The law, which began as a fairly narrow bill but steadily grew into a much larger package of restrictions, specifically bans surgeries, puberty blockers and hormone therapy for children under 18. It also forbids school districts from requiring or recommending that students be referred to by pronouns that “do not conform to a student’s biological sex as indicated on the student’s original, unedited birth certificate.”

The law also compels doctors to cease treating patients who are undergoing gender-transition care, adding that if physicians deem that ceasing treatment is likely to “harm the minor,” they may set a time frame to “systematically” phase out treatment.

In addition to the new rules governing transgender youth, the law also puts limits on what can be discussed in schools, requiring schools to give notice to parents about any program on the subject of sexuality, barring teaching on sexuality below the sixth-grade level and banning lessons at any grade level about gender identity or sexual orientation.

The law is part of a wave of legislation filed in recent years by Republican state lawmakers to restrict and regulate the lives of transgender youth. At least 10 states have passed similar bans on transition care, including Arizona, Florida, Georgia, Iowa, Tennessee and Utah.

On Wednesday, the governor of West Virginia signed a bill into law that will also ban transition care for minors unless the child has been “diagnosed as suffering from severe gender dysphoria” by at least two health care providers and has parental consent.
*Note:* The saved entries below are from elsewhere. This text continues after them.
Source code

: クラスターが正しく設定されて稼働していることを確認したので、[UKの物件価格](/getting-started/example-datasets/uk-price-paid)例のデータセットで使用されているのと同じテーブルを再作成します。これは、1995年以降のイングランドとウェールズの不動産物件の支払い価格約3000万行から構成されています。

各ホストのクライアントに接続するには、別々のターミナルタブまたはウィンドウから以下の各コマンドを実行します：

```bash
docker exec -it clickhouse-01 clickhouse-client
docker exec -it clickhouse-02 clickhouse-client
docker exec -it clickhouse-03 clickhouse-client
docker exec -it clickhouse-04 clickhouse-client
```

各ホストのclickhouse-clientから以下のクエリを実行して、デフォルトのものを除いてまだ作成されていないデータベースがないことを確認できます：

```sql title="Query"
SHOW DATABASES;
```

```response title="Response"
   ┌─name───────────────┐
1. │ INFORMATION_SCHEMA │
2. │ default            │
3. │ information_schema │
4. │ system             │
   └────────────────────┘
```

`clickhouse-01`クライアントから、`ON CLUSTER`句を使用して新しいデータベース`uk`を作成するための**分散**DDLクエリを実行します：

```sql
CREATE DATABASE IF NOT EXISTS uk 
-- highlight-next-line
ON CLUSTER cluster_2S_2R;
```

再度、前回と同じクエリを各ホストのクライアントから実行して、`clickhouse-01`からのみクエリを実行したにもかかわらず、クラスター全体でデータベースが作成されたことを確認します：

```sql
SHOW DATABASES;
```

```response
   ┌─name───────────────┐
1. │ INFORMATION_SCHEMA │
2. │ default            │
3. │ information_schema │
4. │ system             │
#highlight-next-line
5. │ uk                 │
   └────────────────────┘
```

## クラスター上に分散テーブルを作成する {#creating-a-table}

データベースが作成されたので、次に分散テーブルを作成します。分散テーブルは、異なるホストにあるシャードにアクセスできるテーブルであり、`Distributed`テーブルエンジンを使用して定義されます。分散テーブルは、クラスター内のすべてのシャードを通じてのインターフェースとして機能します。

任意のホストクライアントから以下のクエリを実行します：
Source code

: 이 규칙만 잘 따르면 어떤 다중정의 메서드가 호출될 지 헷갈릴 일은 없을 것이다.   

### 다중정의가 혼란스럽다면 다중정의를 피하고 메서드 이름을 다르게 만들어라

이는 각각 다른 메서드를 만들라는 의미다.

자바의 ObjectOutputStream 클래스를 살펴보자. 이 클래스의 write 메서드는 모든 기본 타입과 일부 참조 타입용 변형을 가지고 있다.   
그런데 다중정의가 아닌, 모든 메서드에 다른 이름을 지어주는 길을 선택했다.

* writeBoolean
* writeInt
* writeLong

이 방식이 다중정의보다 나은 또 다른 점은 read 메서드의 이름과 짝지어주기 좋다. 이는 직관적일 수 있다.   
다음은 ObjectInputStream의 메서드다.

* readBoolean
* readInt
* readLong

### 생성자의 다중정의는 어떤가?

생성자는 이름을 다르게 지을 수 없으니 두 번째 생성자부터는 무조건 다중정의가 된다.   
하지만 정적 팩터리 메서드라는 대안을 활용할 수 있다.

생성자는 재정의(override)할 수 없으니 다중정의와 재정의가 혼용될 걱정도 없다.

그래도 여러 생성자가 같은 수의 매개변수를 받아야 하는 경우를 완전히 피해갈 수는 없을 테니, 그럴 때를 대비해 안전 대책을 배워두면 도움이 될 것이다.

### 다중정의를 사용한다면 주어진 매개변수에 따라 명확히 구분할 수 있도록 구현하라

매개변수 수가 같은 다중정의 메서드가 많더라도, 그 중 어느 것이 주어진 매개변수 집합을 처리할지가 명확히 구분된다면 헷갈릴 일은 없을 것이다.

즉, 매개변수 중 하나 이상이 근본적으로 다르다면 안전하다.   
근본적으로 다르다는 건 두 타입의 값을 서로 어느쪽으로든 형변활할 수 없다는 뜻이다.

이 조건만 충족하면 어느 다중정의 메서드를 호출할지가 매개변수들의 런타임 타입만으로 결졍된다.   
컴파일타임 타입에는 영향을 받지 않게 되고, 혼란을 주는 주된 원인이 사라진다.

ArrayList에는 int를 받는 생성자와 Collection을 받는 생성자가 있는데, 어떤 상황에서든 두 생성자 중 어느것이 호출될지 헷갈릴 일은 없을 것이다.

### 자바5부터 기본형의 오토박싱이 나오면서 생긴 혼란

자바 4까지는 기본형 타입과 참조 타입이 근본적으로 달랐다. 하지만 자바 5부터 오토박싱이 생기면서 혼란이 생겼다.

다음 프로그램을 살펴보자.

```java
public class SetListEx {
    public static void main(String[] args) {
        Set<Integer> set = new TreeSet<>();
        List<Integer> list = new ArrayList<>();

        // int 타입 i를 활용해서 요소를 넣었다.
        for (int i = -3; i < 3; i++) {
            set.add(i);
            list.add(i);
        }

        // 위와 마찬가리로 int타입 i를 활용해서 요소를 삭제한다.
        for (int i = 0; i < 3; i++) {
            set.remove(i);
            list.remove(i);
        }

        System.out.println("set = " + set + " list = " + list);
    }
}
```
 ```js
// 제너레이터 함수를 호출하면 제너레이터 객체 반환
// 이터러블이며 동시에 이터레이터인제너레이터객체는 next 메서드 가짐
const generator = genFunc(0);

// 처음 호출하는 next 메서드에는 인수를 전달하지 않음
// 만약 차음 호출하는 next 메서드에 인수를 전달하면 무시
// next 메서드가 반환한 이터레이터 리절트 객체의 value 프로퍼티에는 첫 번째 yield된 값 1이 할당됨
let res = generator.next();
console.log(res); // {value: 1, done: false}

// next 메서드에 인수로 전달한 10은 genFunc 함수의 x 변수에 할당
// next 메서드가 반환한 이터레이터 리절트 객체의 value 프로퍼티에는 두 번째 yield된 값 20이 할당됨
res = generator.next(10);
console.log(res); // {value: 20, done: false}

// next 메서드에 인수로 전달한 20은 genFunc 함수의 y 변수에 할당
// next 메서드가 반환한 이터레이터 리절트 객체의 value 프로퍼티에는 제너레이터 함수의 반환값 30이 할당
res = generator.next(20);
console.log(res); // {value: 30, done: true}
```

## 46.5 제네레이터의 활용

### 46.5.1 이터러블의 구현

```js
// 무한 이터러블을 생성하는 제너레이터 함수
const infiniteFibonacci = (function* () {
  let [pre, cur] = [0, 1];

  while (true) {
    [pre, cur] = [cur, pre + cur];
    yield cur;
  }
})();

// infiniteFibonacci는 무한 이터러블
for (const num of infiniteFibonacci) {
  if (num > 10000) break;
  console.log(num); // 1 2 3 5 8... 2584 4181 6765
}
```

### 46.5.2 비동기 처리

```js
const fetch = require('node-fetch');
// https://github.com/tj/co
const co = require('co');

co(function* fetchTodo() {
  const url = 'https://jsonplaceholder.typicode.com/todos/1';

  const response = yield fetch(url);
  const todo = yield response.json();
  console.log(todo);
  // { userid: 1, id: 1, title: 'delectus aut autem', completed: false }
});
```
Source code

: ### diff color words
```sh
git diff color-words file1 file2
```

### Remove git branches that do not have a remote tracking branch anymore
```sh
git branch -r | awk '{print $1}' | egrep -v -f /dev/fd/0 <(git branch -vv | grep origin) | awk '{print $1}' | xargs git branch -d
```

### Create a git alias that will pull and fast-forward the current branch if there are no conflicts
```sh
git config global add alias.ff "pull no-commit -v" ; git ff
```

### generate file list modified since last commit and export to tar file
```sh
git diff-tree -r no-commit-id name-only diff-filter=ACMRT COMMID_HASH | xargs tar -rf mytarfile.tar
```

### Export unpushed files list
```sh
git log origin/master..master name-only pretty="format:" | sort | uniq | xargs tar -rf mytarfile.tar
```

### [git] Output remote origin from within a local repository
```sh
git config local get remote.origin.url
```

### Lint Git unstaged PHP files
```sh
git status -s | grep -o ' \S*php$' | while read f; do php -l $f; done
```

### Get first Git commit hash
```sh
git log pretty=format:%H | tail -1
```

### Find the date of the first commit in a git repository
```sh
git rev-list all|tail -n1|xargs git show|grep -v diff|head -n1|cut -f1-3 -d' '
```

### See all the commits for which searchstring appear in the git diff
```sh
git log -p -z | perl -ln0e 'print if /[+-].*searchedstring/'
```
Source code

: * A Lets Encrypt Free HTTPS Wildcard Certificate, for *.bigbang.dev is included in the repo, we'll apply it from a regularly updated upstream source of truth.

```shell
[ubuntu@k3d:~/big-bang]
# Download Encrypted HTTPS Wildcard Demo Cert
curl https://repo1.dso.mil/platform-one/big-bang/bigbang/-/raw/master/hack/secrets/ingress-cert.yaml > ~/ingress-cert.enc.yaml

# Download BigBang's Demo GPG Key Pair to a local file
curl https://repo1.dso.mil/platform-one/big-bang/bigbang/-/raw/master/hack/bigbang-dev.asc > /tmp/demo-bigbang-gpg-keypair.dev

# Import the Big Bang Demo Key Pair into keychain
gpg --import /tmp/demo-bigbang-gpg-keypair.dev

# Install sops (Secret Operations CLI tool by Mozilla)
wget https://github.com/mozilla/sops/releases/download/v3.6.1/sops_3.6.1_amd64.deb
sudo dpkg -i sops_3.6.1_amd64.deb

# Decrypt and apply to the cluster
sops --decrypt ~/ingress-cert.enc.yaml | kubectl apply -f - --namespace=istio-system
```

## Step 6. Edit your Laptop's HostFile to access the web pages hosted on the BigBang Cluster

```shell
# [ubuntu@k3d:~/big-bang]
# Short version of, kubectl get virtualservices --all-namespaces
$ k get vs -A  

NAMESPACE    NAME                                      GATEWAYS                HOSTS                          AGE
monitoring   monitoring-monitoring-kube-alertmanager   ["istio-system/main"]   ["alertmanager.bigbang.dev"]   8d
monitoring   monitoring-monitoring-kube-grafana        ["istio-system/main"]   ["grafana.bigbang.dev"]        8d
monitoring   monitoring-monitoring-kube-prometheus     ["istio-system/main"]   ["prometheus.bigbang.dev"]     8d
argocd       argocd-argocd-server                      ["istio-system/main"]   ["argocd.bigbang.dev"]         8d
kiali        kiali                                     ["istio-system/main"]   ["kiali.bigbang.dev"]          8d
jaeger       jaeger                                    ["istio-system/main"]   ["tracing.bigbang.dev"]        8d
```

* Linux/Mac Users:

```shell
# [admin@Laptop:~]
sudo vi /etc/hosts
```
In two more states — Idaho and Missouri — the passage of bans appears imminent, according to Erin Reed, a legislative analyst who is opposed to bills limiting access to transgender medical care.

“We are going to have to survey the damage” after this legislative session concludes, Ms. Reed said. “But I do think that most of these bills are going to be overturned in court, and I’m hopeful that the next wave of news in the summer brings some level of relief to trans Americans.”

Arkansas was the first state to pass a ban on medical care for transgender minors, which sparked a court fight that has prevented the ban from taking effect. The Kentucky chapter of the American Civil Liberties Union has vowed to challenge the state’s law in the courts, meaning that its implementation, too, will most likely be delayed.

While the Kentucky override happened quickly, it was largely expected given the state legislature’s strong conservative bent. The vote fell almost, though not entirely, along party lines.

Mr. Beshear, a first-term governor, came to office by defeating a particularly unpopular Republican incumbent, Matt Bevin, who had picked fights with teachers throughout his term. Mr. Beshear is up for re-election this year, and his holding onto the office is hardly a given in a state that former President Donald J. Trump won in 2020 by 26 percentage points. Still, Mr. Beshear has maintained a sturdy popularity by focusing on practical governance, including responding to an exhausting barrage of natural disasters that has pummeled Kentucky over the last four years.

But the intense emotions around the issues of schools, gender and sexual identity are much more politically volatile. An attempt this month by a group of Republican state senators to soften a version of the bill, removing some of its more controversial elements, fizzled after a conservative Christian group organized a letter-writing campaign. Then on Wednesday, people opposed to the bill came by the hundreds to the State Capitol to protest.

With the shouts and chants of demonstrators ringing out behind him, State Senator Max Wise, a Republican and the bill’s sponsor, declared that the goal of his legislation “was to strengthen parental engagement and communication in children’s education while protecting the safety of our children.”

Mr. Wise took particular issue with Mr. Beshear’s remarks in a statement accompanying his veto that the bill would turn teachers into investigators.

In that statement, Mr. Beshear also said that the bill “strips freedom from parents to make personal family decisions” and warned that it would “cause an increase in suicide among Kentucky’s youth.”

Henry Berg-Brousseau, a 24-year-old transgender activist who appeared at legislative hearings to lobby against such bills, died by suicide in December. His mother, Dr. Karen Berg, is a Democratic state senator, and spoke out against the bill on Wednesday.

“To say this is a bill protecting children is completely disingenuous,” she said on the floor of the Senate. “And to call this a parents’ rights bill is an absolute despicable affront to me personally.”